No vendor owns the entire intelligence layer. They all own components. The question is which components, how well, and what's missing. A practical evaluation maps each vendor's claims against the four core components of an intelligence layer (semantic foundation, agent orchestration, trust and evaluation, operating model integration), then asks five specific questions that separate vendors with substance from vendors with positioning.

The four vendor categories, and what each actually offers

Data platform vendors (Snowflake, Databricks, Microsoft Fabric, and similar). They own the data storage and processing layer underneath your intelligence layer. They are adding semantic and agent capabilities on top of that strength. What they really offer is integration with your existing data infrastructure. What they don't own is agent orchestration at the level a real intelligence layer requires, or evaluation infrastructure, or operating model design.

Orchestration startups (LangChain, CrewAI, AutoGen, and the many smaller players). They own the agent coordination layer, sometimes well. What they really offer is the engine room of agent reasoning and tool use. What they don't own is your data, your semantic foundation, or any of the governance and evaluation work that has to sit above their layer for the system to be reliable.

BI incumbents pivoting toward AI (Tableau, Power BI, Looker, ThoughtSpot, and similar). They own the human consumption surface for analytics.
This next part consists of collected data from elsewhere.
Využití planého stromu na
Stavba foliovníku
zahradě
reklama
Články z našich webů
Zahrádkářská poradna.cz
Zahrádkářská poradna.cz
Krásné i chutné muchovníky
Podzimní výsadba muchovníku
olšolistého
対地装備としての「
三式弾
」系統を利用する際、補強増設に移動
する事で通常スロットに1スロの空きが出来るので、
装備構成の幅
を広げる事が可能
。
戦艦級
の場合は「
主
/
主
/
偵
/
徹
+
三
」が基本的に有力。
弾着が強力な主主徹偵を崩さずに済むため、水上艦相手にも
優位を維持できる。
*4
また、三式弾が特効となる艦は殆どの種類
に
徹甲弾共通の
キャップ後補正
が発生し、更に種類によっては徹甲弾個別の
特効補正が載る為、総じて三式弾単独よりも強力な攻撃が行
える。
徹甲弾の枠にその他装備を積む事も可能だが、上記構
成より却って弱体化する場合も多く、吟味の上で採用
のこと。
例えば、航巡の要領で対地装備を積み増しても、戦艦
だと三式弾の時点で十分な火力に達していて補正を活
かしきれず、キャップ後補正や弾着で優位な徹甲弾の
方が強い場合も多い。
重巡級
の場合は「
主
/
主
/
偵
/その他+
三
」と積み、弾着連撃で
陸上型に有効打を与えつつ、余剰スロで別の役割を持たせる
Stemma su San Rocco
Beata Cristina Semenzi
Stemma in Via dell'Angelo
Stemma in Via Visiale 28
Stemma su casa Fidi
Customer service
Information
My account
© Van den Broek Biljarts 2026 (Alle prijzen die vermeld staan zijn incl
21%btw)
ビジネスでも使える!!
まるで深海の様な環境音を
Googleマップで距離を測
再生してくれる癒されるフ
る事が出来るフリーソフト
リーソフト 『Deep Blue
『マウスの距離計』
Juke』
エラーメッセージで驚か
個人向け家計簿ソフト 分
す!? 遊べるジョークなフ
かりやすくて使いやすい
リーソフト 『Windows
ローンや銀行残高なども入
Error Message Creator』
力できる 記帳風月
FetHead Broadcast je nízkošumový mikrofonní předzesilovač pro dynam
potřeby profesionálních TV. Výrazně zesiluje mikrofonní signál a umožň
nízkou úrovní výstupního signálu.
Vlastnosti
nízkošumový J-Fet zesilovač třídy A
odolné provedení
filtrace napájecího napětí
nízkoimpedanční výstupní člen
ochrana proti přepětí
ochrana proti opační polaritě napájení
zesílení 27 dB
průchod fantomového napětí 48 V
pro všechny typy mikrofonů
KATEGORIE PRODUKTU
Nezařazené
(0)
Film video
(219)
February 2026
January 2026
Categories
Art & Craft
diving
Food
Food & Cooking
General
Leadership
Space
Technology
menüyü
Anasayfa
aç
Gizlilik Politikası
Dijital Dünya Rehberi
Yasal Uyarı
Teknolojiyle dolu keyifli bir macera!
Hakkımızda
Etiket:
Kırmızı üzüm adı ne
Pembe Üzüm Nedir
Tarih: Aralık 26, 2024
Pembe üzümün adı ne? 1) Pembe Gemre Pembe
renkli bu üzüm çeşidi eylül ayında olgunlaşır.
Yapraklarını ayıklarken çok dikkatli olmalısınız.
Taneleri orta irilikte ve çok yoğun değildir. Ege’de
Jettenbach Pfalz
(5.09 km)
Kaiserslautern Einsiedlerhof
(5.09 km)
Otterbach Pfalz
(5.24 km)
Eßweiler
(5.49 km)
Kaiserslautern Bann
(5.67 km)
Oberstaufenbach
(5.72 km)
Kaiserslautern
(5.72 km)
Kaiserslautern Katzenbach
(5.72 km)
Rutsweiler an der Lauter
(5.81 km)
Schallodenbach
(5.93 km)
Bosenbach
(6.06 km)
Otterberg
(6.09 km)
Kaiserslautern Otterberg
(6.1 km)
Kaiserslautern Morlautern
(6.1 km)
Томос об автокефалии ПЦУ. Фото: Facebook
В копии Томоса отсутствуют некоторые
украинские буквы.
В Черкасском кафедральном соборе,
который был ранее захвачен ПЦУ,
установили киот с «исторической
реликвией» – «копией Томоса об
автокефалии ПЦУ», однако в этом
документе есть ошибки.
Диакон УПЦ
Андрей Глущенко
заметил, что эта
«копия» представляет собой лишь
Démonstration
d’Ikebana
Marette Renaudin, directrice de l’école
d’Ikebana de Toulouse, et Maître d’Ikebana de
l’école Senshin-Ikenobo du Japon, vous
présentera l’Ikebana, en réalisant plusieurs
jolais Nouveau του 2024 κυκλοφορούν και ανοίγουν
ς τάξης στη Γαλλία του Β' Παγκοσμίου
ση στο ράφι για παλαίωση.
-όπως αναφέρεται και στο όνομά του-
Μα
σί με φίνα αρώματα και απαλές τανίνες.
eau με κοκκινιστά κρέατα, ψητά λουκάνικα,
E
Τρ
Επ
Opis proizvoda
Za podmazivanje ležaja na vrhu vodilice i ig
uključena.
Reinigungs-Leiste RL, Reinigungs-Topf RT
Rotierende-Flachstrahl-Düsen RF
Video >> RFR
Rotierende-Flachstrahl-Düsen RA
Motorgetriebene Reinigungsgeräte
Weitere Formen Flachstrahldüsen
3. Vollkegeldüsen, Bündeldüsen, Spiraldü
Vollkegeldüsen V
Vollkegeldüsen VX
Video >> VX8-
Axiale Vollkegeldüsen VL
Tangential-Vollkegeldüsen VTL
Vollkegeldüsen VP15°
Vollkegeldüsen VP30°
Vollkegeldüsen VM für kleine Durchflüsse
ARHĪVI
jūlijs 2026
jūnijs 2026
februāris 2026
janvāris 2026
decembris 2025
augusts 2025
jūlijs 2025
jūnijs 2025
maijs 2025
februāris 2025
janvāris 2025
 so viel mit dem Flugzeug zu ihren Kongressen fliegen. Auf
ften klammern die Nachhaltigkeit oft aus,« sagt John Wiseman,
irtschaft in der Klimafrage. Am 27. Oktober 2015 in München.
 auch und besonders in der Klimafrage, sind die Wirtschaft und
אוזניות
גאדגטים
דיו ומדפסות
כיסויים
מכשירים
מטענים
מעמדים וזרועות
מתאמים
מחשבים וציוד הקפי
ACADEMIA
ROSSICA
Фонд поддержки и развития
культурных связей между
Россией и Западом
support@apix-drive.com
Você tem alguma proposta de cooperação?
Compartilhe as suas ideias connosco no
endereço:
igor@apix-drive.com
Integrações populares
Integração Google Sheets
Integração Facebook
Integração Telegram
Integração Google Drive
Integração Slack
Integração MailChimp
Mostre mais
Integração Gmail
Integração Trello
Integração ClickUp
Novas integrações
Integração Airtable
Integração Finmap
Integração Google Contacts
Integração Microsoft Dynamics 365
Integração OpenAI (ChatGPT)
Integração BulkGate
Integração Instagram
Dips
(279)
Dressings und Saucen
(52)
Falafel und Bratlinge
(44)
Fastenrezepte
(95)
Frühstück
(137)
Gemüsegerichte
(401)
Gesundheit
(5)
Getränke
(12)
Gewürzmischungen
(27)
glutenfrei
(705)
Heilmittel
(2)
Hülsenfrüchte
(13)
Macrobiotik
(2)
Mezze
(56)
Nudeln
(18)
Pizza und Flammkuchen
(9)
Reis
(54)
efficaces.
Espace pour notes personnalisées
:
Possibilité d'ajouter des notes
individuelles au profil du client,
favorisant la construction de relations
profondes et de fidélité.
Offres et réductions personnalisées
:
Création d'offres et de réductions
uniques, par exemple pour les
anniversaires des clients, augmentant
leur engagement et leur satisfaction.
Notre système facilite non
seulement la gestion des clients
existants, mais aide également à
They are bolting chat and agent features onto that strength. What they really offer is a familiar interface for existing users. What they don't own is the semantic foundation an agent consumer needs, the orchestration tier, or anything resembling an operating model for agent reliability.

Agent-specific platforms (the newer wave of vendors selling "your AI agents, deployed and managed"). They own a slice of orchestration plus a slice of evaluation, usually with strong demos. What they really offer is a faster path to deploying agents than building from scratch. What they don't own is the semantic foundation underneath those agents, or integration with your existing operating model.

Every vendor in every category is currently claiming "we are your intelligence layer." Roughly none of them are. They are each one component of it, dressed up to look like the whole.

Five questions to ask in every evaluation

The first question. Which components of an intelligence layer do you own end-to-end, and which do you integrate with from external systems? This is a yes-or-no question, and any vendor unable to answer it cleanly is a vendor obfuscating which components they actually own. A good answer names the components owned (with specifics) and the components integrated.

The second question. What does our specific case (name a real production case you care about) look like running on your platform, including the parts that touch components you don't own? This forces the vendor to describe the architecture honestly, including the gaps. Vendors with substance answer this concretely. Vendors with positioning give you a demo.

The third question. Which customers in our industry have deployed this in production, and what specifically did they have to build or integrate themselves to make it work? Reference customers exist for almost every vendor at this stage. The vendors with real production deployments can answer this in specifics. The ones without will give you logos of customers who ran pilots, which is not the same as production.

The fourth question. What is your story for [the component you don't own]? A good vendor has a clear position on the components outside their core. They have partnerships, they have recommended patterns, they have integration documentation. A weak vendor handwaves at this, or worse, claims they own it when their architecture clearly doesn't.

The fifth question. How do we end up owning the intelligence layer, rather than renting it from you? This is the question that separates a vendor relationship from a dependency. The answer should be specific. Architecture diagrams that show your team owning the design decisions. Documentation patterns that survive the vendor going out of business. Data exports that work. If the answer is "you build on us forever," you are evaluating a lock-in product, not an intelligence layer.

The pattern that emerges

A Gartner analysis on Agentic AI vendor landscape projects that through 2027, vendor positioning in agentic AI will outpace vendor capability by a factor of three to four. Translation: vendors are claiming roughly four times what they can deliver. Your evaluation framework has to assume this gap exists, and the five questions above are how you find it.

The data leaders who navigate this well are the ones who refuse to let any single vendor define their architecture. The ones who get this wrong end up with an intelligence layer that is, structurally, just one vendor's product wearing a strategic label.